** Opening EXERCISE PASSAGE block **

Define the openAI credentials and env parameters, specify and log the model, and log the llm prompts:

from mlrun.datastore.datastore_profile import OpenAIProfile

open_ai_profile = OpenAIProfile(
    name="openai_profile",
    api_key=os.environ.get("OPENAI_API_KEY"),
    base_url=os.environ.get("OPENAI_BASE_URL"),
)
project.register_datastore_profile(open_ai_profile)
model_url = f"ds://openai_profile/gpt-4o-mini"

from src.llm_prompts import customer_support_prompt_template, qa_prompt_template

model_artifact = project.log_model(
    "open-ai",
    model_url=model_url,
)
classification_prompt = project.log_llm_prompt(
    "classification_prompt",
    prompt_template=[
        {
            "role": "system",
            "content": "You are the first response to a customer call and need to understand whether the caller wants help with an issue or wants to get status on an open bug. In case of a bug , extract the 'issue number' from the call ",
        },
        {
            "role": "user",
            "content": "The customer inquires about {user_issue}",
        },
    ],
    model_artifact=model_artifact,
    prompt_legend={
        "user_issue": {
            "field": "user_issue",
            "description": "The original input of the user",
        },
    },
)
QA_prompt = project.log_llm_prompt(
    "QA_prompt",
    prompt_template=[
        {
            "role": "system",
            "content": "You are a member of the QA team responsible for tracking the status of customer issues.",
        },
        {
            "role": "user",
            "content": "Provide the status of {issue_number}",
        },
    ],
    model_artifact=model_artifact,
    prompt_legend={
        "issue_number": {
            "field": "issue_number",
            "description": "The issue tracking reference in the QA system",
        },
    },
)
customer_support_prompt = project.log_llm_prompt(
    "customer_support_prompt",
    prompt_template=[
        {
            "role": "system",
            "content": "You are a helpful customer support assistant.",
        },
        {
            "role": "user",
            "content": "Provide helpful troubleshooting information for {user_issue}",
        },
    ],
    model_artifact=model_artifact,
    prompt_legend={
        "user_issue": {
            "field": "user_issue",
            "description": "The original input of the user",
        },
    },
)

Add the function using the flow topology and the async engine, and add the ModelRunnerStep:

from mlrun.serving import ModelRunnerStep
from mlrun.common.schemas.model_monitoring.constants import (
    ModelEndpointCreationStrategy,
)

** Closing EXERCISE PASSAGE block **
** Opening MATERIAL SHOWN block **

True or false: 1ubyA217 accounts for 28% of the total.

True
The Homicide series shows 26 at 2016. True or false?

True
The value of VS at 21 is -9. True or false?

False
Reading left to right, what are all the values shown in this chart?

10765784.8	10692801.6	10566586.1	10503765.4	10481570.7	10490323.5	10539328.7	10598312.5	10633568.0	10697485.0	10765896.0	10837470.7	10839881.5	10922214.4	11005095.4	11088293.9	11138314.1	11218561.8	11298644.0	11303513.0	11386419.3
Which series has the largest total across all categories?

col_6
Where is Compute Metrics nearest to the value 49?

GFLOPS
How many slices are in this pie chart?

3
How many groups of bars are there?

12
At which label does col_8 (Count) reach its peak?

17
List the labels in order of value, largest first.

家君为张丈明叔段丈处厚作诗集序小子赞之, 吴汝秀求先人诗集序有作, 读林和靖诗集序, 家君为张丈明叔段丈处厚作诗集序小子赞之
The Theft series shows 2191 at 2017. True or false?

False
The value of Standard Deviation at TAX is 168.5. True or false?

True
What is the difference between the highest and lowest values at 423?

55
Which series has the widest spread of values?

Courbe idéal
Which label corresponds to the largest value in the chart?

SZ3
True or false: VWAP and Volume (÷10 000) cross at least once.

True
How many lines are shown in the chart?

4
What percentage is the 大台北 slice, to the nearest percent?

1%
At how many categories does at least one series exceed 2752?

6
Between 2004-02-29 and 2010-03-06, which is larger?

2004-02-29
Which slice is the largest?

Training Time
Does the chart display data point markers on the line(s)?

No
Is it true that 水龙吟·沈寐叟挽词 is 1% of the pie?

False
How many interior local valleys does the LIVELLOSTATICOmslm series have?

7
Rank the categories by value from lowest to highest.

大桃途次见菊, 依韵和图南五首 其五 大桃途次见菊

** Closing MATERIAL SHOWN block **

WORK INSTRUCTIONS:
Answer these questions about the MLRun code excerpt on logging LLM prompts:
1. Which model name is given at the end of the model URL?
2. What description does the QA prompt give for its "issue_number" field?
3. What system message does the customer support prompt use?

EXERCISE SOLUTION:
1. gpt-4o-mini
2. "The issue tracking reference in the QA system"
3. "You are a helpful customer support assistant."